In this work the Fair Trade Movement will be understood, not merely in terms of economic values for the producer, but in a wider social context and addressing non-economic values[i]. It will include the Fair Trade market per se, with three relevant actors, namely small producers, importers and certification initiatives; it will also include the Social Movements aiming at changing trade rules.
1. The Fair Trade market is known as a movement which entails not only ‘…the marketing of products at greater than free market prices’, (Leclair, 2002:949), but also as a process concerned about the conditions of production such as democratic organisations, access to credits, long term contracts, certainty on prices, support for the learning process and so on. It is also concerned with keeping the consumer informed about these facts (Barrat, 1993: 158; Beekman, 1998: 8). The actors on this level are the producers from the South (as producers and political actors), certified non-commercial importers (importer ATOs) and FT labelling organisations (Labelling ATOs).
2. Secondly the social movements demanding for a change in the world trade rules, include the Trade Justice Movement, defined as a movement integrated by northern NGOs aiming at changing international trade rules within the World Trade Organisation (see section 5); and the peasant movements (see section 4). The common factor is the democratisation of production and world trade based in values such as solidarity, as opposed to free market values and including a broader range of actors from the local and the transnational sectors.

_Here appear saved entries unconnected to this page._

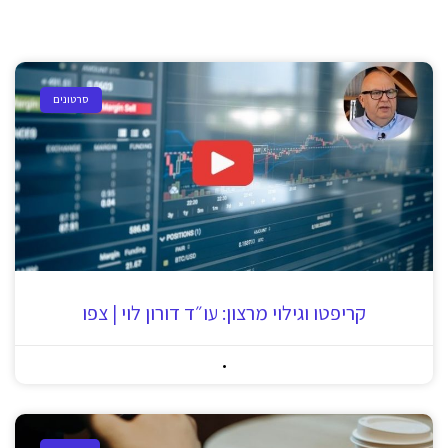
סרטונים
קריפטו וגילוי מרצון: עו״ד דורון לוי | צפו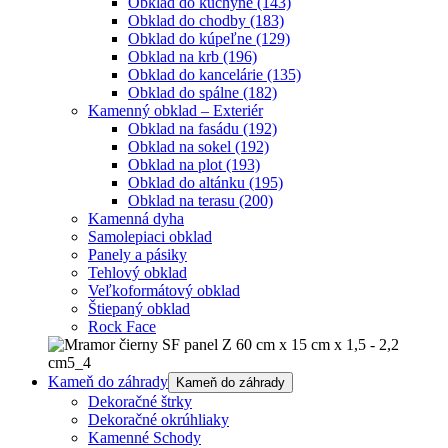
Obklad do kuchyne
(143)
Obklad do chodby
(183)
Obklad do kúpeľne
(129)
Obklad na krb
(196)
Obklad do kancelárie
(135)
Obklad do spálne
(182)
Kamenný obklad – Exteriér
Obklad na fasádu
(192)
Obklad na sokel
(192)
Obklad na plot
(193)
Obklad do altánku
(195)
Obklad na terasu
(200)
Kamenná dyha
Samolepiaci obklad
Panely a pásiky
Tehlový obklad
Veľkoformátový obklad
Štiepaný obklad
Rock Face
Kameň do záhrady
Kameň do záhrady
Dekoračné štrky
Dekoračné okrúhliaky
Kamenné Schody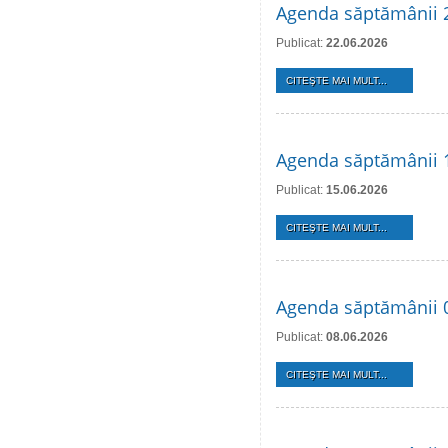
Agenda săptămânii 2
Publicat:
22.06.2026
CITEŞTE MAI MULT...
Agenda săptămânii 1
Publicat:
15.06.2026
CITEŞTE MAI MULT...
Agenda săptămânii 0
Publicat:
08.06.2026
CITEŞTE MAI MULT...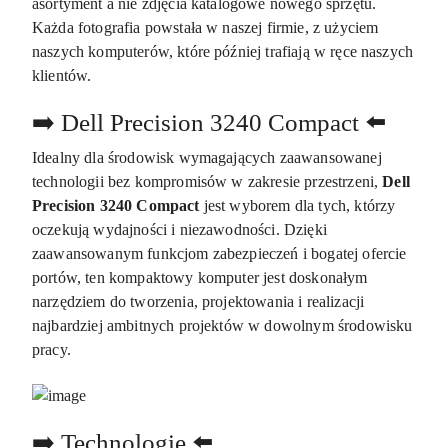
asortyment a nie zdjęcia katalogowe nowego sprzętu.
Każda fotografia powstała w naszej firmie, z użyciem
naszych komputerów, które później trafiają w ręce naszych
klientów.
➡️ Dell Precision 3240 Compact ⬅️
Idealny dla środowisk wymagających zaawansowanej
technologii bez kompromisów w zakresie przestrzeni,
Dell
Precision 3240 Compact
jest wyborem dla tych, którzy
oczekują wydajności i niezawodności. Dzięki
zaawansowanym funkcjom zabezpieczeń i bogatej ofercie
portów, ten kompaktowy komputer jest doskonałym
narzędziem do tworzenia, projektowania i realizacji
najbardziej ambitnych projektów w dowolnym środowisku
pracy.
➡️ Technologie ⬅️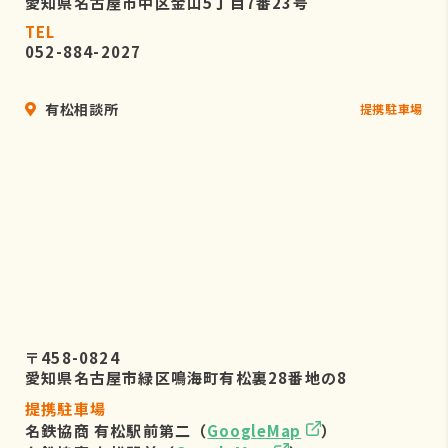
愛知県名古屋市中区金山5丁目7番23号
TEL
052-884-2027
有松相談所
提携駐車場
〒458-0824
愛知県名古屋市緑区鳴海町有松裏28番地の8
提携駐車場
名鉄協商 有松駅前第二（
GoogleMap
）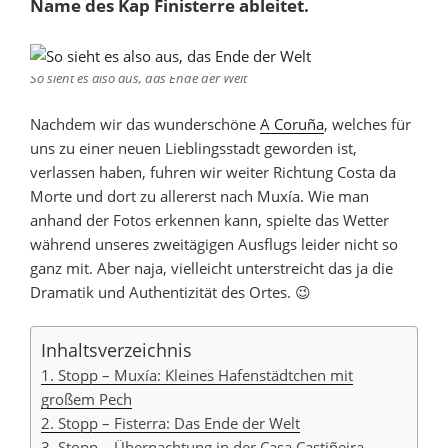
Name des Kap Finisterre ableitet.
So sieht es also aus, das Ende der Welt
Nachdem wir das wunderschöne
A Coruña
, welches für
uns zu einer neuen Lieblingsstadt geworden ist,
verlassen haben, fuhren wir weiter Richtung Costa da
Morte und dort zu allererst nach Muxía. Wie man
anhand der Fotos erkennen kann, spielte das Wetter
während unseres zweitägigen Ausflugs leider nicht so
ganz mit. Aber naja, vielleicht unterstreicht das ja die
Dramatik und Authentizität des Ortes. 😉
Inhaltsverzeichnis
1. Stopp – Muxía: Kleines Hafenstädtchen mit
großem Pech
2. Stopp – Fisterra: Das Ende der Welt
3. Stopp – Übernachtung in der Casa Castiñeira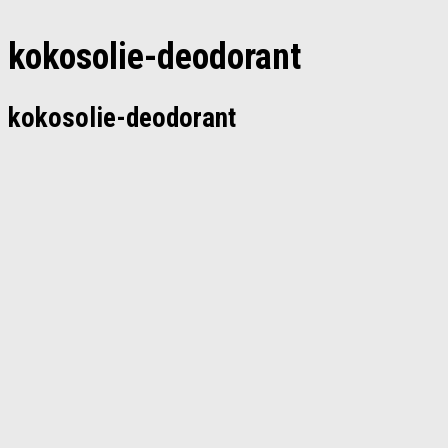
kokosolie-deodorant
kokosolie-deodorant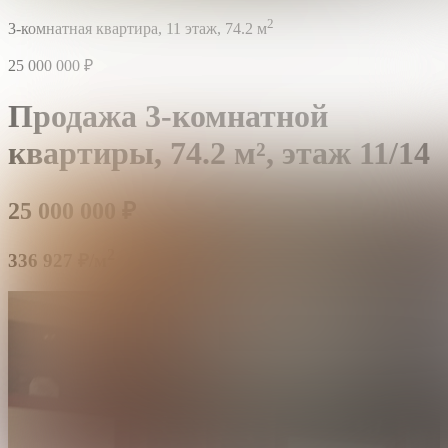
2
3-комнатная квартира,
11 этаж,
74.2 м
25 000 000
₽
Продажа 3-комнатной
квартиры,
74.2 м²,
этаж 11/14
25 000 000
₽
2
336 927 ₽/м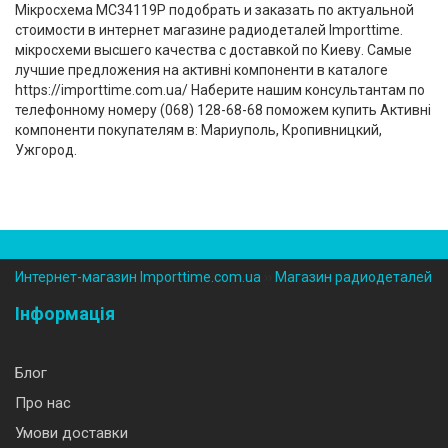
Мікросхема MC34119P подобрать и заказать по актуальной
стоимости в интернет магазине радиодеталей Importtime.
мікросхеми высшего качества с доставкой по Киеву. Самые
лучшие предложения на активні компоненти в каталоге
https://importtime.com.ua/ Наберите нашим консультантам по
телефонному номеру (‎068) 128-68-68 поможем купить Активні
компоненти покупателям в: Мариуполь, Кропивницкий,
Ужгород.
Интернет-магазин Importtime.com.ua
››
Магазин радиодеталей
Інформація
Блог
Про нас
Умови доставки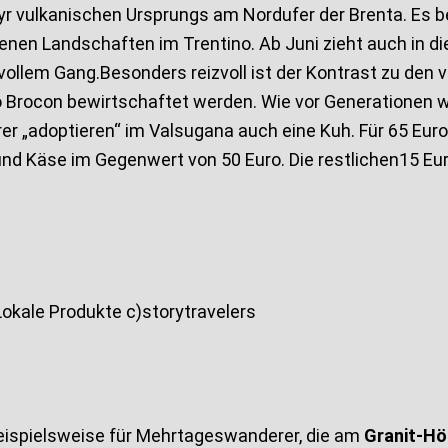
yr vulkanischen Ursprungs am Nordufer der Brenta. Es b
nen Landschaften im Trentino. Ab Juni zieht auch in di
 vollem Gang.Besonders reizvoll ist der Kontrast zu den 
rocon bewirtschaftet werden. Wie vor Generationen werd
„adoptieren“ im Valsugana auch eine Kuh. Für 65 Euro p
d Käse im Gegenwert von 50 Euro. Die restlichen15 Euro
Lokale Produkte c)storytravelers
beispielsweise für Mehrtageswanderer, die am
Granit-H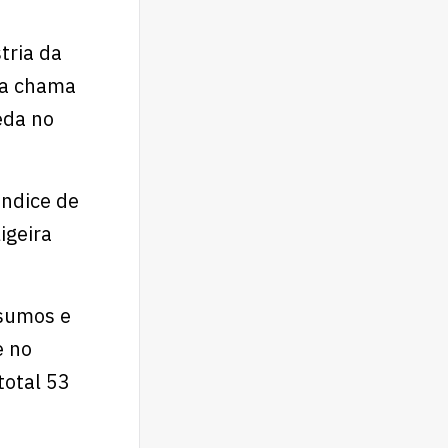
tria da
ta chama
eda no
Índice de
igeira
nsumos e
e no
total 53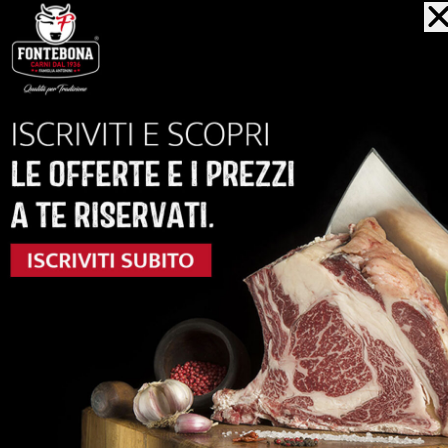
ACQUISTA
anche...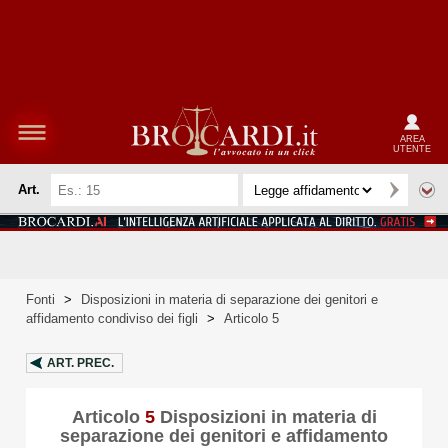
AREA
UTENTE
Art.
Fonti
>
Disposizioni in materia di separazione dei genitori e
affidamento condiviso dei figli
>
Articolo 5
ART.
PREC.
Articolo
5
Disposizioni in materia di
separazione dei genitori e affidamento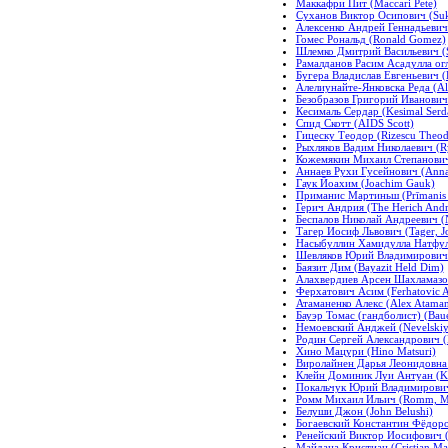
Маккафри Пит (Maccari Pete)
Суханов Виктор Осипович (Suk
Алексенко Андрей Геннадьевич
Гомес Рональд (Ronald Gomez)
Шлемко Дмитрий Васильевич (S
Рамалданов Расим Асадулла огл
Бугера Владислав Евгеньевич (
Алелиунайте-Янковска Реда (Al
Безобразов Григорий Иванович 
Кесималь Сердар (Kesimal Serd
Спид Скотт (AIDS Scott)
Гицеску Теодор (Rizescu Theod
Рыхляков Вадим Николаевич (R
Кожемякин Михаил Степанович 
Аннаев Рухи Гусейнович (Anna
Гаук Йоахим (Joachim Gauk)
Приманис Мартиньш (Prīmanis 
Герич Андрия (The Herich Andr
Беспалов Николай Андреевич (N
Тагер Иосиф Львович (Tager, Jo
Насыбуллин Хамидулла Натфулл
Шевляков Юрий Владимирович 
Баязит Дим (Bayazit Held Dim)
Алахвердиев Арсен Шахламазови
Ферхатович Асим (Ferhatovic 
Атаманенко Алекс (Alex Atama
Бауэр Томас (гандболист) (Baue
Немоевский Анджей (Nevelskiy
Родин Сергей Александрович (R
Хино Мацури (Hino Matsuri)
Виролайнен Дарья Леонидовна (
Клейн Доминик Луи Антуан (Kle
Покальчук Юрий Владимирович 
Ромм Михаил Ильич (Romm, Mik
Белуши Джон (John Belushi)
Богаевский Константин Фёдоров
Ренейский Виктор Иосифович (Re
Майдана Кристиан (Cristian Ma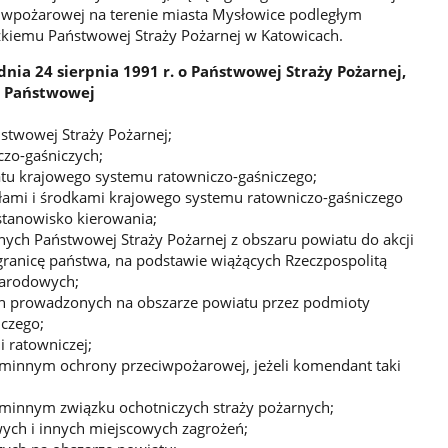
iwpożarowej na terenie miasta Mysłowice podległym
iemu Państwowej Straży Pożarnej w Katowicach.
nia 24 sierpnia 1991 r. o Państwowej Straży Pożarnej,
o Państwowej
twowej Straży Pożarnej;
zo-gaśniczych;
tu krajowego systemu ratowniczo-gaśniczego;
ami i środkami krajowego systemu ratowniczo-gaśniczego
stanowisko kierowania;
nych Państwowej Straży Pożarnej z obszaru powiatu do akcji
granicę państwa, na podstawie wiążących Rzeczpospolitą
arodowych;
ch prowadzonych na obszarze powiatu przez podmioty
czego;
 ratowniczej;
innym ochrony przeciwpożarowej, jeżeli komendant taki
innym związku ochotniczych straży pożarnych;
ch i innych miejscowych zagrożeń;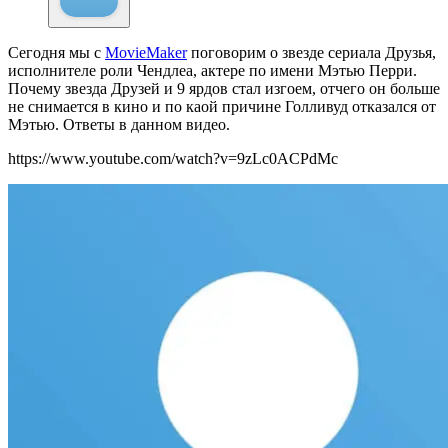
Сегодня мы с
MovieMaker
поговорим о звезде сериала Друзья,
исполнителе роли Чендлеа, актере по имени Мэтью Перри.
Почему звезда Друзей и 9 ярдов стал изгоем, отчего он больше
не снимается в кино и по каой причине Голливуд отказался от
Мэтью. Ответы в данном видео.
https://www.youtube.com/watch?v=9zLc0ACPdMc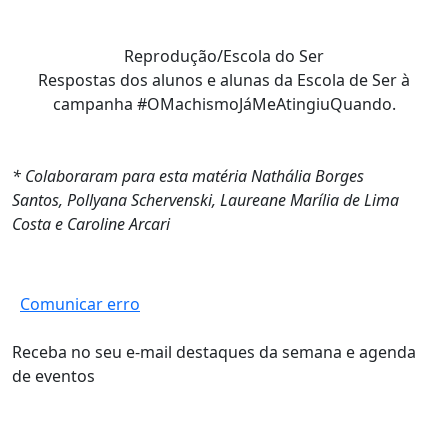
Reprodução/Escola do Ser
Respostas dos alunos e alunas da Escola de Ser à
campanha #OMachismoJáMeAtingiuQuando.
* Colaboraram para esta matéria Nathália Borges
Santos, Pollyana Schervenski, Laureane Marília de Lima
Costa e Caroline Arcari
Comunicar erro
Receba no seu e-mail destaques da semana e agenda
de eventos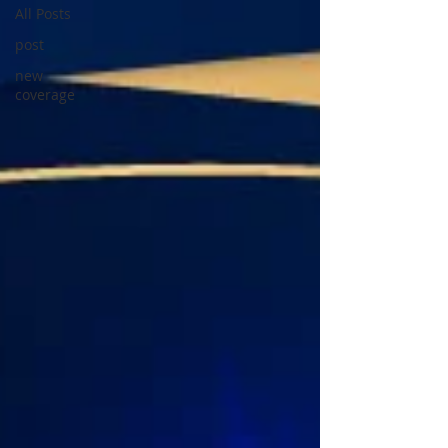
All Posts
post
new
coverage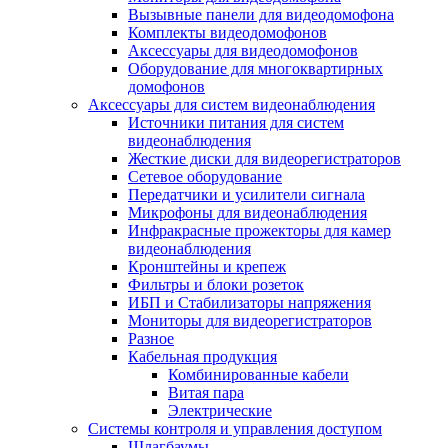
Вызывные панели для видеодомофона
Комплекты видеодомофонов
Аксессуары для видеодомофонов
Оборудование для многоквартирных
домофонов
Аксессуары для систем видеонаблюдения
Источники питания для систем
видеонаблюдения
Жесткие диски для видеорегистраторов
Сетевое оборудование
Передатчики и усилители сигнала
Микрофоны для видеонаблюдения
Инфракрасные прожекторы для камер
видеонаблюдения
Кронштейны и крепеж
Фильтры и блоки розеток
ИБП и Стабилизаторы напряжения
Мониторы для видеорегистраторов
Разное
Кабельная продукция
Комбинированные кабели
Витая пара
Электрические
Системы контроля и управления доступом
Шлагбаумы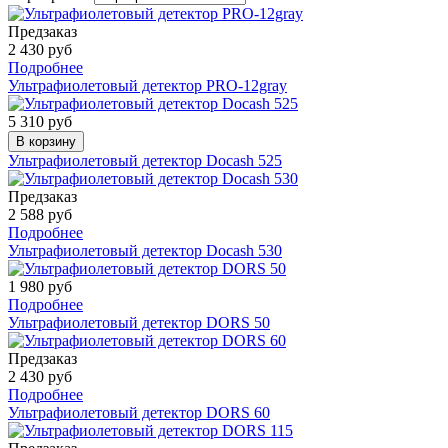
Предзаказ
2 430 руб
Подробнее
Ультрафиолетовый детектор PRO-12gray
5 310 руб
В корзину
Ультрафиолетовый детектор Docash 525
Предзаказ
2 588 руб
Подробнее
Ультрафиолетовый детектор Docash 530
1 980 руб
Подробнее
Ультрафиолетовый детектор DORS 50
Предзаказ
2 430 руб
Подробнее
Ультрафиолетовый детектор DORS 60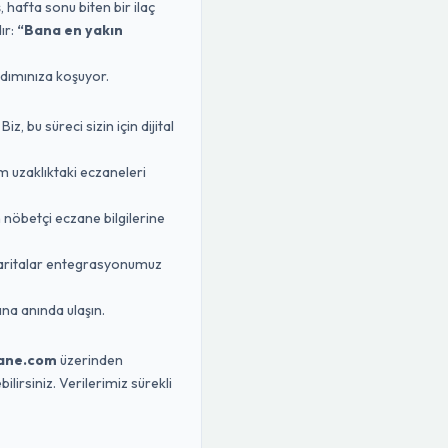
, hafta sonu biten bir ilaç
ır:
“Bana en yakın
rdımınıza koşuyor.
 bu süreci sizin için dijital
m uzaklıktaki eczaneleri
n nöbetçi eczane bilgilerine
Haritalar entegrasyonumuz
na anında ulaşın.
ane.com
üzerinden
lirsiniz. Verilerimiz sürekli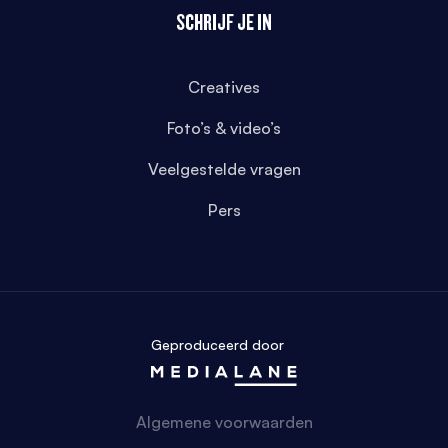
SCHRIJF JE IN
Creatives
Foto’s & video’s
Veelgestelde vragen
Pers
Geproduceerd door
Algemene voorwaarden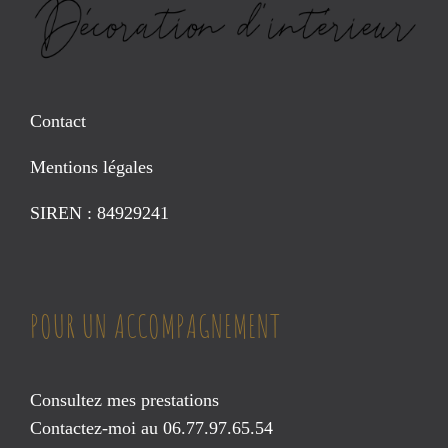
Contact
Mentions légales
SIREN : 84929241
POUR UN ACCOMPAGNEMENT
Consultez mes prestations
Contactez-moi au 06.77.97.65.54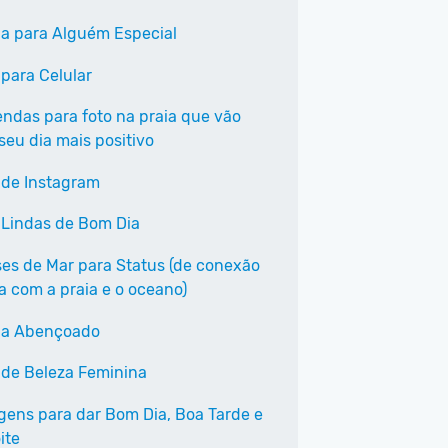
a para Alguém Especial
 para Celular
endas para foto na praia que vão
seu dia mais positivo
 de Instagram
 Lindas de Bom Dia
ses de Mar para Status (de conexão
a com a praia e o oceano)
ia Abençoado
 de Beleza Feminina
ens para dar Bom Dia, Boa Tarde e
ite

[i] Zadek and Tiffen stress the role of ‘non-economic values and purposes’, and the principle of seeing ‘…people as the ends and not the means of economic activity’ (1998:163-164), a position that differs from the limited notion of paying higher prices to the producers, but doesn’t address the way peasant movements and those in the north aim to change the way world trade rules play in what is defined here as the Fair Trade Movement.